- **TASK DATA**:
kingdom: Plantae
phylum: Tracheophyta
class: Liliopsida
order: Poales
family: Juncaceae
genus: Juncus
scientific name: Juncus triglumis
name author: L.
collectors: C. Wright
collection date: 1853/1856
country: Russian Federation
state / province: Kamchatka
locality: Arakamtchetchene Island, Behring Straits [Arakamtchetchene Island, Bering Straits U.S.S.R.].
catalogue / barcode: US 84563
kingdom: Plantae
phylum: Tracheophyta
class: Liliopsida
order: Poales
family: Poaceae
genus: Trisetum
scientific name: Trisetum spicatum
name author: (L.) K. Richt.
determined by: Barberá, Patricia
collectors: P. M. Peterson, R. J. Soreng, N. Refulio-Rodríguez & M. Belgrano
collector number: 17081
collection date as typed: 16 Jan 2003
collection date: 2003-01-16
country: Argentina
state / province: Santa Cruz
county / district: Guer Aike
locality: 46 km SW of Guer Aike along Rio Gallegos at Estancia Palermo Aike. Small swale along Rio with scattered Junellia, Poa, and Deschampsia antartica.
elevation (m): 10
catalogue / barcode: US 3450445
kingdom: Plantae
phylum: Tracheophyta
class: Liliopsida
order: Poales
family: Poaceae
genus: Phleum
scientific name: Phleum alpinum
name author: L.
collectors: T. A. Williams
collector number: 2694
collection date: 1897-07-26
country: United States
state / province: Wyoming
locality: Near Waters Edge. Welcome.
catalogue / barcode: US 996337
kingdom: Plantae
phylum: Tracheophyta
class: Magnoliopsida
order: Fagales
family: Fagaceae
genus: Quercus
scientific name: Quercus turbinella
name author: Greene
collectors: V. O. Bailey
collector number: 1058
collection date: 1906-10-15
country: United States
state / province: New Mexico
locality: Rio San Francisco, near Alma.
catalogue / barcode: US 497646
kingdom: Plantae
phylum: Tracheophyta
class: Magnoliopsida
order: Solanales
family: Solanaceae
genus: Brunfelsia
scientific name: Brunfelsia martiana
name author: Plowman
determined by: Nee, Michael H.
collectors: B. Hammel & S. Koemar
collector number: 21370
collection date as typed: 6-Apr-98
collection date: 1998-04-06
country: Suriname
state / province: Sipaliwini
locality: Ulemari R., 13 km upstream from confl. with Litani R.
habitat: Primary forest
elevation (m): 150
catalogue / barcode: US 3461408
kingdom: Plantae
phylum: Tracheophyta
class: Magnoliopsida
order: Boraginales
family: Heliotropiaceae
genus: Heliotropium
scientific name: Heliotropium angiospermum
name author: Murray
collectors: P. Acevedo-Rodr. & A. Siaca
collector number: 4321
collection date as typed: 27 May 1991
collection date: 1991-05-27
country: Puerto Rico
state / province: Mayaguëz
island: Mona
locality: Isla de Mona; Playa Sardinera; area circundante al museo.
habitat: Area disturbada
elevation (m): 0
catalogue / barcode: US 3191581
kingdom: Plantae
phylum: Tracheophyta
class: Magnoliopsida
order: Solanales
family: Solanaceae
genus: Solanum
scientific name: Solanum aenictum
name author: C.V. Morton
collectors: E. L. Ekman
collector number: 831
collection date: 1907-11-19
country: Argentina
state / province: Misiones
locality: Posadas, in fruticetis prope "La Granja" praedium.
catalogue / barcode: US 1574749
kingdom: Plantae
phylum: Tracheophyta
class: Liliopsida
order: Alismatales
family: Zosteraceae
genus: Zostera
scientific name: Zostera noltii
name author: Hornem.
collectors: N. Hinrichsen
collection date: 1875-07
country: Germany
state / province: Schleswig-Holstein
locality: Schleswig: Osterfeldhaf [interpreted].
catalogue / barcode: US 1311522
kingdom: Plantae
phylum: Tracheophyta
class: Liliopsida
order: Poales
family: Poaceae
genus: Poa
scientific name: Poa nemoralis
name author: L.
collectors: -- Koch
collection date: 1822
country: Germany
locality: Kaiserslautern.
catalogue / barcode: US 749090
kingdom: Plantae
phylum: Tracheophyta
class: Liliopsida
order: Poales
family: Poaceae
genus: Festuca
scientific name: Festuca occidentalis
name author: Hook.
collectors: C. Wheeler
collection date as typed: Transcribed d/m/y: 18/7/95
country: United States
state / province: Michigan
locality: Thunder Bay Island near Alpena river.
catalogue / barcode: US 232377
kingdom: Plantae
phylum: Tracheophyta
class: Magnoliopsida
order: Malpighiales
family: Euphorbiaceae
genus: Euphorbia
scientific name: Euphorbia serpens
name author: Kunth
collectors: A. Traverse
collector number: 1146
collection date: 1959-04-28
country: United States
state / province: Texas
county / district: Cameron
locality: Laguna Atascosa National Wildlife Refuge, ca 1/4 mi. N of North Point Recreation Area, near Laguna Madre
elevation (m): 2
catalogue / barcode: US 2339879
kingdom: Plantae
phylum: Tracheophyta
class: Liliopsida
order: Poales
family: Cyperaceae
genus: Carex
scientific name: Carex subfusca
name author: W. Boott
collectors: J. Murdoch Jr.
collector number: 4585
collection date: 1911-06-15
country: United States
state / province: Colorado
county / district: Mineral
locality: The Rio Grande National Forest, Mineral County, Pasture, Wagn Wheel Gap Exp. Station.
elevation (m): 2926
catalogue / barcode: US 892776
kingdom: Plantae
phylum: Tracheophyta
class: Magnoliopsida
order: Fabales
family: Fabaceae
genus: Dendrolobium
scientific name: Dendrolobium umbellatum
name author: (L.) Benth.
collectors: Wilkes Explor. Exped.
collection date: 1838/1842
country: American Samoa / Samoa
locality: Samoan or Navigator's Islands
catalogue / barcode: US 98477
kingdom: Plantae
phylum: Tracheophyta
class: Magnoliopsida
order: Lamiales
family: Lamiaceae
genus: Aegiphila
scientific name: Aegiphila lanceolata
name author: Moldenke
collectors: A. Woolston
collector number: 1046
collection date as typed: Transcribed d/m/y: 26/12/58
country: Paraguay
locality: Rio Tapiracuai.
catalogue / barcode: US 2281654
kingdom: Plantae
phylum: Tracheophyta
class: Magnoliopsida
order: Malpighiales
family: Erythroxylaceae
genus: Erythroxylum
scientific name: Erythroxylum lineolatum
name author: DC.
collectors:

- **STATED GOAL**:
Update the lines of every item above so that "state / province" becomes "state or province", and leave everything else unchanged.

- **WORKED ANSWER**:
kingdom: Plantae
phylum: Tracheophyta
class: Liliopsida
order: Poales
family: Juncaceae
genus: Juncus
scientific name: Juncus triglumis
name author: L.
collectors: C. Wright
collection date: 1853/1856
country: Russian Federation
state or province: Kamchatka
locality: Arakamtchetchene Island, Behring Straits [Arakamtchetchene Island, Bering Straits U.S.S.R.].
catalogue / barcode: US 84563
kingdom: Plantae
phylum: Tracheophyta
class: Liliopsida
order: Poales
family: Poaceae
genus: Trisetum
scientific name: Trisetum spicatum
name author: (L.) K. Richt.
determined by: Barberá, Patricia
collectors: P. M. Peterson, R. J. Soreng, N. Refulio-Rodríguez & M. Belgrano
collector number: 17081
collection date as typed: 16 Jan 2003
collection date: 2003-01-16
country: Argentina
state or province: Santa Cruz
county / district: Guer Aike
locality: 46 km SW of Guer Aike along Rio Gallegos at Estancia Palermo Aike. Small swale along Rio with scattered Junellia, Poa, and Deschampsia antartica.
elevation (m): 10
catalogue / barcode: US 3450445
kingdom: Plantae
phylum: Tracheophyta
class: Liliopsida
order: Poales
family: Poaceae
genus: Phleum
scientific name: Phleum alpinum
name author: L.
collectors: T. A. Williams
collector number: 2694
collection date: 1897-07-26
country: United States
state or province: Wyoming
locality: Near Waters Edge. Welcome.
catalogue / barcode: US 996337
kingdom: Plantae
phylum: Tracheophyta
class: Magnoliopsida
order: Fagales
family: Fagaceae
genus: Quercus
scientific name: Quercus turbinella
name author: Greene
collectors: V. O. Bailey
collector number: 1058
collection date: 1906-10-15
country: United States
state or province: New Mexico
locality: Rio San Francisco, near Alma.
catalogue / barcode: US 497646
kingdom: Plantae
phylum: Tracheophyta
class: Magnoliopsida
order: Solanales
family: Solanaceae
genus: Brunfelsia
scientific name: Brunfelsia martiana
name author: Plowman
determined by: Nee, Michael H.
collectors: B. Hammel & S. Koemar
collector number: 21370
collection date as typed: 6-Apr-98
collection date: 1998-04-06
country: Suriname
state or province: Sipaliwini
locality: Ulemari R., 13 km upstream from confl. with Litani R.
habitat: Primary forest
elevation (m): 150
catalogue / barcode: US 3461408
kingdom: Plantae
phylum: Tracheophyta
class: Magnoliopsida
order: Boraginales
family: Heliotropiaceae
genus: Heliotropium
scientific name: Heliotropium angiospermum
name author: Murray
collectors: P. Acevedo-Rodr. & A. Siaca
collector number: 4321
collection date as typed: 27 May 1991
collection date: 1991-05-27
country: Puerto Rico
state or province: Mayaguëz
island: Mona
locality: Isla de Mona; Playa Sardinera; area circundante al museo.
habitat: Area disturbada
elevation (m): 0
catalogue / barcode: US 3191581
kingdom: Plantae
phylum: Tracheophyta
class: Magnoliopsida
order: Solanales
family: Solanaceae
genus: Solanum
scientific name: Solanum aenictum
name author: C.V. Morton
collectors: E. L. Ekman
collector number: 831
collection date: 1907-11-19
country: Argentina
state or province: Misiones
locality: Posadas, in fruticetis prope "La Granja" praedium.
catalogue / barcode: US 1574749
kingdom: Plantae
phylum: Tracheophyta
class: Liliopsida
order: Alismatales
family: Zosteraceae
genus: Zostera
scientific name: Zostera noltii
name author: Hornem.
collectors: N. Hinrichsen
collection date: 1875-07
country: Germany
state or province: Schleswig-Holstein
locality: Schleswig: Osterfeldhaf [interpreted].
catalogue / barcode: US 1311522
kingdom: Plantae
phylum: Tracheophyta
class: Liliopsida
order: Poales
family: Poaceae
genus: Poa
scientific name: Poa nemoralis
name author: L.
collectors: -- Koch
collection date: 1822
country: Germany
locality: Kaiserslautern.
catalogue / barcode: US 749090
kingdom: Plantae
phylum: Tracheophyta
class: Liliopsida
order: Poales
family: Poaceae
genus: Festuca
scientific name: Festuca occidentalis
name author: Hook.
collectors: C. Wheeler
collection date as typed: Transcribed d/m/y: 18/7/95
country: United States
state or province: Michigan
locality: Thunder Bay Island near Alpena river.
catalogue / barcode: US 232377
kingdom: Plantae
phylum: Tracheophyta
class: Magnoliopsida
order: Malpighiales
family: Euphorbiaceae
genus: Euphorbia
scientific name: Euphorbia serpens
name author: Kunth
collectors: A. Traverse
collector number: 1146
collection date: 1959-04-28
country: United States
state or province: Texas
county / district: Cameron
locality: Laguna Atascosa National Wildlife Refuge, ca 1/4 mi. N of North Point Recreation Area, near Laguna Madre
elevation (m): 2
catalogue / barcode: US 2339879
kingdom: Plantae
phylum: Tracheophyta
class: Liliopsida
order: Poales
family: Cyperaceae
genus: Carex
scientific name: Carex subfusca
name author: W. Boott
collectors: J. Murdoch Jr.
collector number: 4585
collection date: 1911-06-15
country: United States
state or province: Colorado
county / district: Mineral
locality: The Rio Grande National Forest, Mineral County, Pasture, Wagn Wheel Gap Exp. Station.
elevation (m): 2926
catalogue / barcode: US 892776
kingdom: Plantae
phylum: Tracheophyta
class: Magnoliopsida
order: Fabales
family: Fabaceae
genus: Dendrolobium
scientific name: Dendrolobium umbellatum
name author: (L.) Benth.
collectors: Wilkes Explor. Exped.
collection date: 1838/1842
country: American Samoa / Samoa
locality: Samoan or Navigator's Islands
catalogue / barcode: US 98477
kingdom: Plantae
phylum: Tracheophyta
class: Magnoliopsida
order: Lamiales
family: Lamiaceae
genus: Aegiphila
scientific name: Aegiphila lanceolata
name author: Moldenke
collectors: A. Woolston
collector number: 1046
collection date as typed: Transcribed d/m/y: 26/12/58
country: Paraguay
locality: Rio Tapiracuai.
catalogue / barcode: US 2281654
kingdom: Plantae
phylum: Tracheophyta
class: Magnoliopsida
order: Malpighiales
family: Erythroxylaceae
genus: Erythroxylum
scientific name: Erythroxylum lineolatum
name author: DC.
collectors:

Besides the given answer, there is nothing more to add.